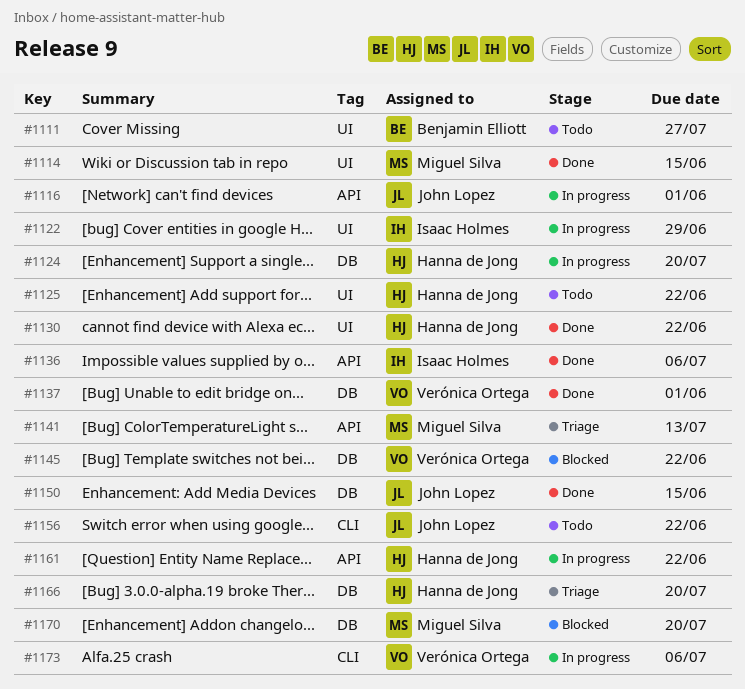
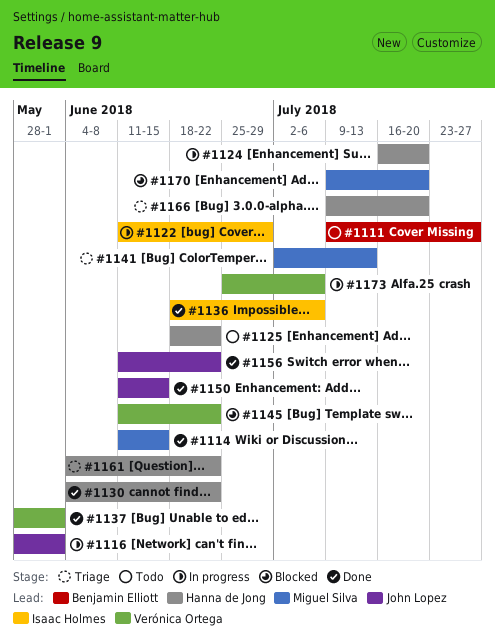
#1156, status: Todo -> Done
#1161, status: In progress -> Triage

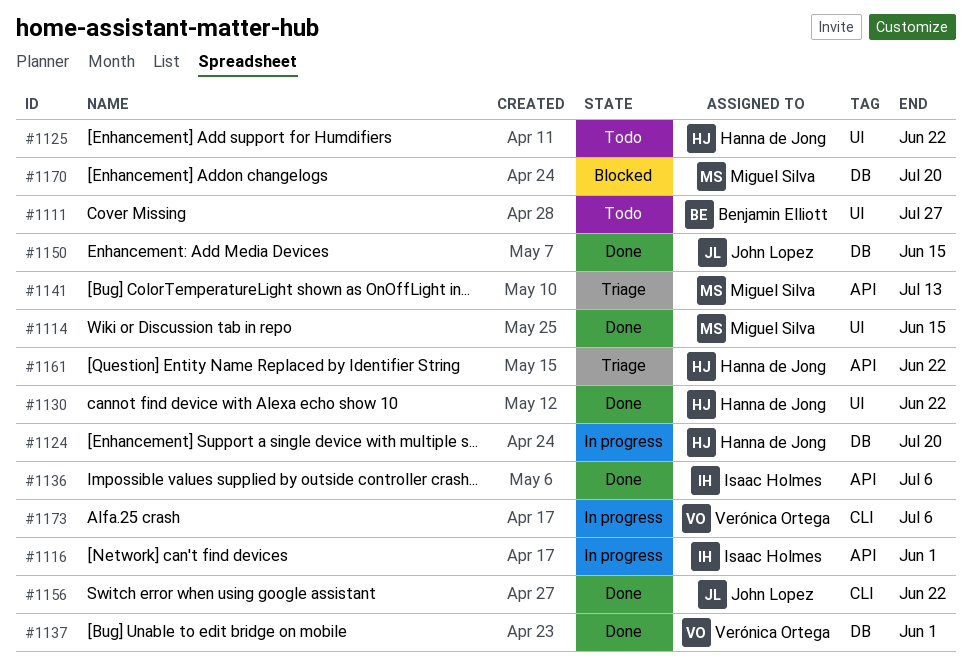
#1116, owner: John Lopez -> Isaac Holmes
#1122: present -> none
#1145: present -> none
#1166: present -> none

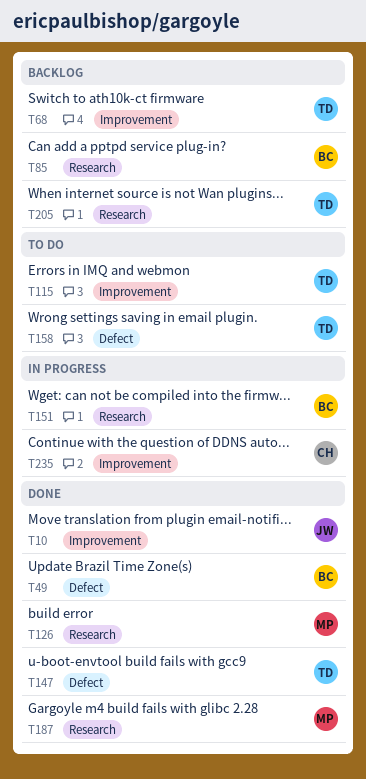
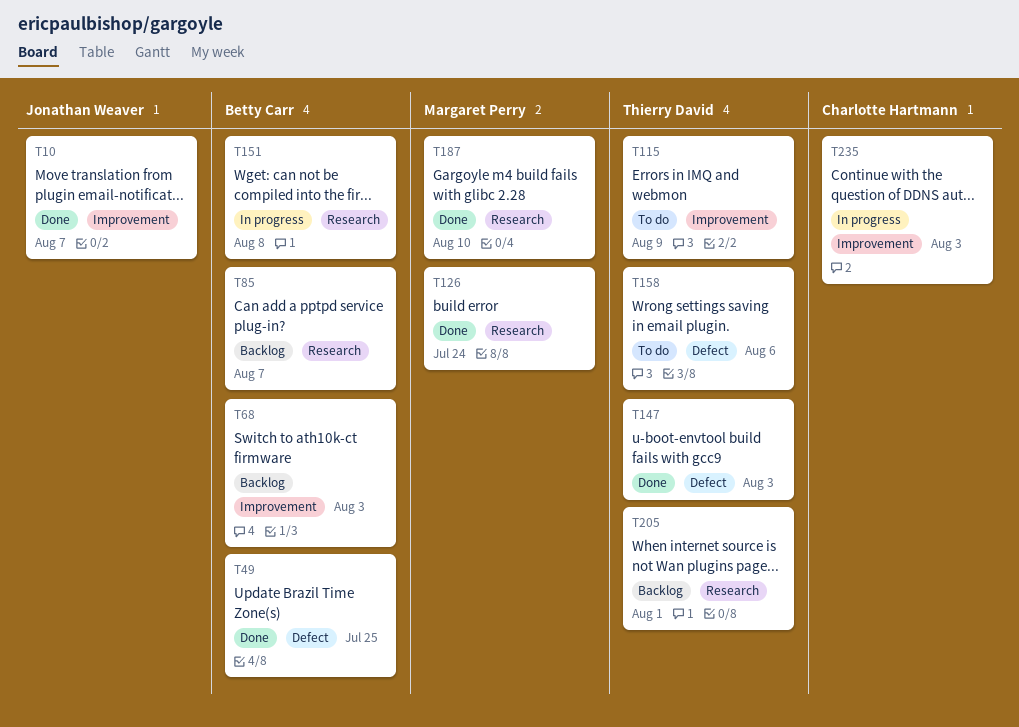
T68, owner: Thierry David -> Betty Carr

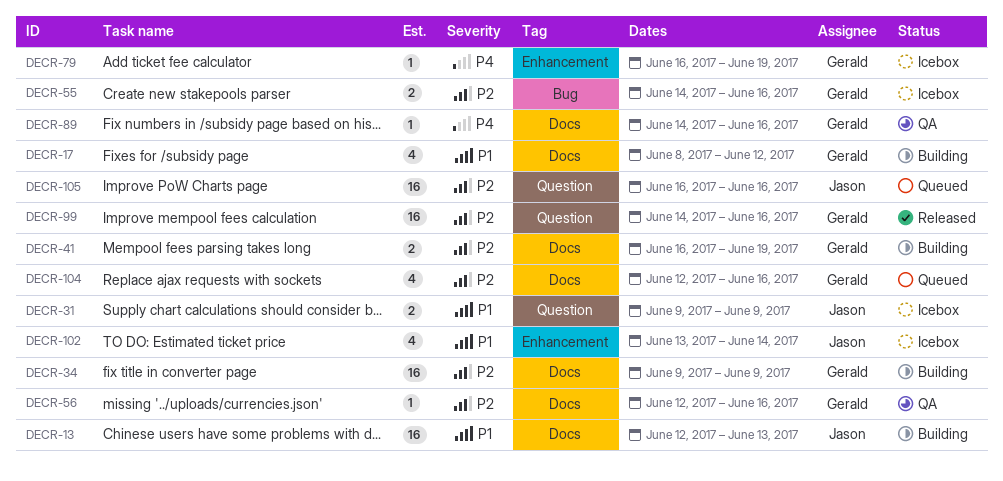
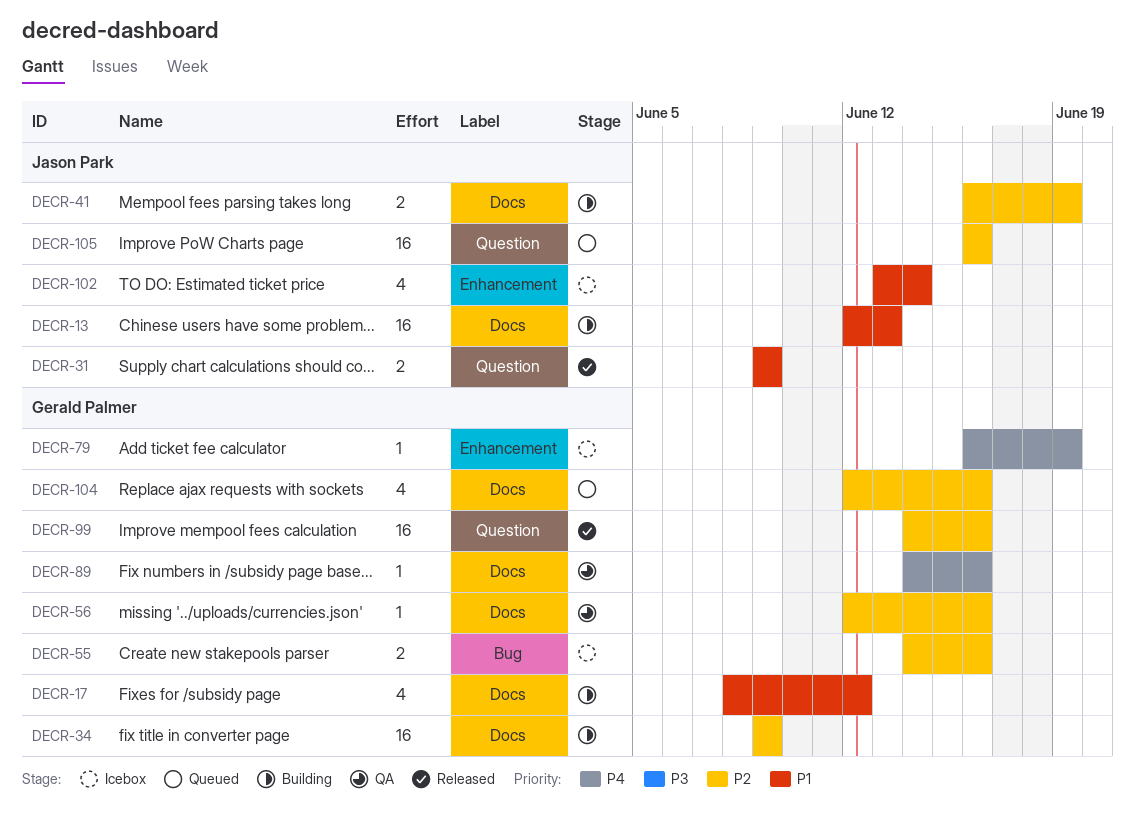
DECR-31, status: Icebox -> Released
DECR-41, owner: Gerald Palmer -> Jason Park

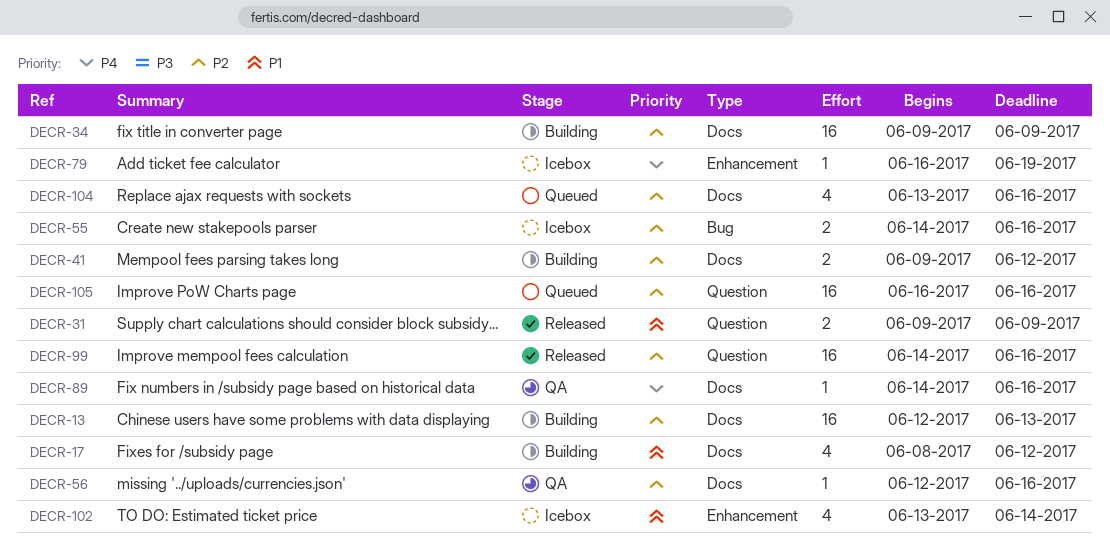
DECR-13, priority: P1 -> P2
DECR-41, start: Jun 16 -> Jun 9
DECR-41, due: Jun 19 -> Jun 12
DECR-104, start: Jun 12 -> Jun 13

### Request
When you transcribe the lines above, keep every word exact but leave the pictures behind.

### Final answer
#1156, status: Todo -> Done
#1161, status: In progress -> Triage

#1116, owner: John Lopez -> Isaac Holmes
#1122: present -> none
#1145: present -> none
#1166: present -> none

T68, owner: Thierry David -> Betty Carr

DECR-31, status: Icebox -> Released
DECR-41, owner: Gerald Palmer -> Jason Park

DECR-13, priority: P1 -> P2
DECR-41, start: Jun 16 -> Jun 9
DECR-41, due: Jun 19 -> Jun 12
DECR-104, start: Jun 12 -> Jun 13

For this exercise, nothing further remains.